I'm pretty sure we have never had explicit support for anything like
this. The only way I can see this happening is if this fell out
"accidentally" out of our lazy python initialization and some windows
dll behavior, but I don't think windows has anything like that. (At
least on linux, I know that lazy binding can delay library mismatch
errors until the first time you call some function, but they won't help
you if the library is not there at all.)
I think the more likely scenario is that python was disabled in the
previous "official" releases, and that some of the python changes
enabled it.
>
> In any event, the current situation is what it is. What's feasible and
> worth doing for the future?
>
> * Hard dependency (as we have right now)
I'm fine with that. We could add a note on the website that one needs to
have python installed for this to work. Or we could disable python for
the official releases.
> * Dynamically load Python DLL on startup if it exists, or provide a
> better error message with instructions
> * Dynamically load Python DLL on startup if it exists, otherwise disable
> Python-dependent features
> * Dynamically load a specific version of the Python DLL if/when needed
All of these seem fine too, if anyone is willing to invest the time to
make it work (it shouldn't be _that_ hard). Since python is pretty
compartmentalized nowadays, it shouldn't relatively easy to disable
python features at runtime instead of just exiting.
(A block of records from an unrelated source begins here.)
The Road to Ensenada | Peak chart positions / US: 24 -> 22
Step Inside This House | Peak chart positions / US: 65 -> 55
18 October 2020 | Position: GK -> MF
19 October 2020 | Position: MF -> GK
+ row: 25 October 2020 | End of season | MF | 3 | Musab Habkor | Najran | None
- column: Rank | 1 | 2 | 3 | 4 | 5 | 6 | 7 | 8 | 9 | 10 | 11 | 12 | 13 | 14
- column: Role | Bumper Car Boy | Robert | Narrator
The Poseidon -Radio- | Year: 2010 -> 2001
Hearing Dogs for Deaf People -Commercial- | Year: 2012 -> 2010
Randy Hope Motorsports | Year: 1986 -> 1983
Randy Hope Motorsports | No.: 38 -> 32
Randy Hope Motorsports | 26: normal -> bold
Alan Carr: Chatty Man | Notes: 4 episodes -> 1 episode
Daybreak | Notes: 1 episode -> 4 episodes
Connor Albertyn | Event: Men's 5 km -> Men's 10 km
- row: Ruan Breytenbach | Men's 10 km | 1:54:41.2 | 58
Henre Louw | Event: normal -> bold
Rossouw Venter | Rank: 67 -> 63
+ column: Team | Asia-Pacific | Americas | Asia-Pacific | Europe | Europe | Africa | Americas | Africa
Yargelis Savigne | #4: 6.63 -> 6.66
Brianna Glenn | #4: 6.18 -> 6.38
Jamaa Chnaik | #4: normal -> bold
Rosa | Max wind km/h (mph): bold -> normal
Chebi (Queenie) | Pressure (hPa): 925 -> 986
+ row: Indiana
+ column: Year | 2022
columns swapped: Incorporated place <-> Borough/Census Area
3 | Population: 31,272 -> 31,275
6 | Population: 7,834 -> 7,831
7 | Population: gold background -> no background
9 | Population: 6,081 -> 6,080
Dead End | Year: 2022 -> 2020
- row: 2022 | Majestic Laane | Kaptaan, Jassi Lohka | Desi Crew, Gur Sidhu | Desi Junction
The main question I have here is should we dlopen python.dll, or some
lldb wrapper of it (the entire "script interpreter" plugin).
I'd also like to note that this isn't the only external dependency of
lldb. (Well, it might be on windows..) Lldb can use libcurses, libedit,
libz, etc. Libedit is fairly likely to not be present on a random linux
system. libcurses are almost certainly there, but it's not always a
compatible version, etc.
> * Dynamically load any supported Python DLL if/when needed
That might be tricky since the different versions are not binary
compatible in general. But it is possible, as Apple folks have shown,
though it amounts to building multiple copies of ScriptInterpreterPython
and then choosing the right one at runtime.